In this dissertation, experiments are described which elucidate how the ordering of symmetric diblock copolymers affects the dynamics within various geometries. In all studies presented herein, experimental techniques are used to probe the dynamics of symmetric diblock copolymer systems as they progress toward equilibrium and to study the role that nanoscale ordering plays in these processes.

In the majority of work presented herein, experiments were performed on symmetric diblock copolymer thin films. This work focuses on the effect of various sample preparation techniques on the equilibration kinetics of lamellar forming films. Films are prepared with varying thicknesses in the homogeneous, disordered state and annealed to form islands and holes as the surface decomposes to form commensurate thicknesses. Both nucleated and spinodal growth patterns were observed for this surface decomposition dependent on the initial thickness and intermediate morphologies formed upon ordering. We also prepare equilibrium commensurate films and induce a step change in surface interactions, switching from asymmetric to symmetric wetting boundaries. Upon equilibration, a perforated lamella forms at the free surface to mediate the order-order transition, inducing hole growth with a ramified shape.

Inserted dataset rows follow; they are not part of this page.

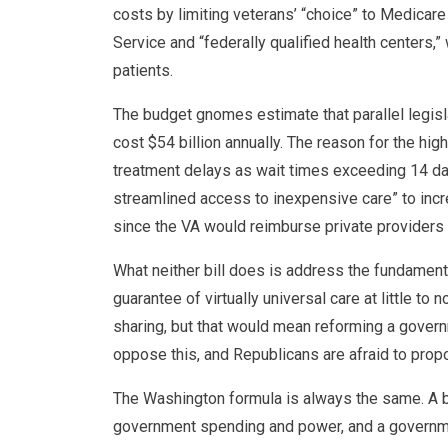
costs by limiting veterans’ “choice” to Medicar
Service and “federally qualified health centers,
patients.
The budget gnomes estimate that parallel legis
cost $54 billion annually. The reason for the high
treatment delays as wait times exceeding 14 da
streamlined access to inexpensive care” to inc
since the VA would reimburse private providers 
What neither bill does is address the fundamen
guarantee of virtually universal care at little t
sharing, but that would mean reforming a gover
oppose this, and Republicans are afraid to propo
The Washington formula is always the same. A b
government spending and power, and a governme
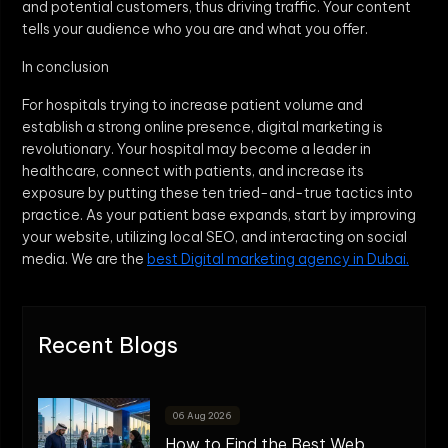
and potential customers, thus driving traffic. Your content
tells your audience who you are and what you offer.
In conclusion
For hospitals trying to increase patient volume and
establish a strong online presence, digital marketing is
revolutionary. Your hospital may become a leader in
healthcare, connect with patients, and increase its
exposure by putting these ten tried-and-true tactics into
practice. As your patient base expands, start by improving
your website, utilizing local SEO, and interacting on social
media. We are the
best Digital marketing agency in Dubai.
Recent Blogs
06 Aug 2026
How to Find the Best Web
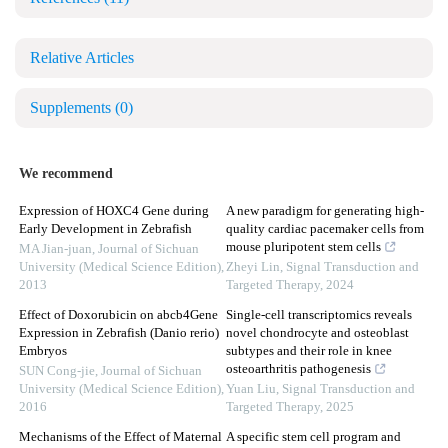
Relative Articles
Supplements
(0)
We recommend
Expression of HOXC4 Gene during
A new paradigm for generating high-
Early Development in Zebrafish
quality cardiac pacemaker cells from
mouse pluripotent stem cells
MA Jian-juan
,
Journal of Sichuan
University (Medical Science Edition)
,
Zheyi Lin
,
Signal Transduction and
2013
Targeted Therapy
,
2024
Effect of Doxorubicin on abcb4Gene
Single-cell transcriptomics reveals
Expression in Zebrafish (Danio rerio)
novel chondrocyte and osteoblast
Embryos
subtypes and their role in knee
osteoarthritis pathogenesis
SUN Cong-jie
,
Journal of Sichuan
University (Medical Science Edition)
,
Yuan Liu
,
Signal Transduction and
2016
Targeted Therapy
,
2025
Mechanisms of the Effect of Maternal
A specific stem cell program and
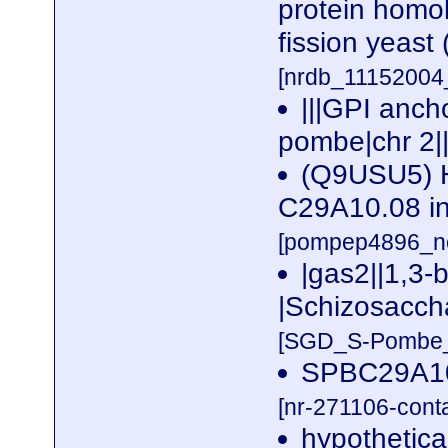
protein homol
fission yeas
[nrdb_1115200
|||GPI anc
pombe|chr 2|
(Q9USU5) H
C29A10.08 in
[pompep4896_no
|gas2||1,3-
|Schizosacch
[SGD_S-Pombe_n
SPBC29A10
[nr-271106-cont
hypothetic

In the final project, the effect that lamellar order has on dynamics is studied within unstable polymer melt bridges. Liquid bridges are what is formed when a droplet is stretched between two surfaces, like spit between two fingers. Disordered diblock bridges are shown to evolve similar to their homopolymer counterparts. However, ordered diblock copolymer exhibits an enhanced stability with an inhibition of flow proposed to be induced by the isotropic orientational order within the bridge. As well, shear thinning is observed that is believed to be caused by an alignment of ordered domains along the bridge axis due to shear strain rates, providing pathways for flow of diblock copolymer out of the unstable bridge.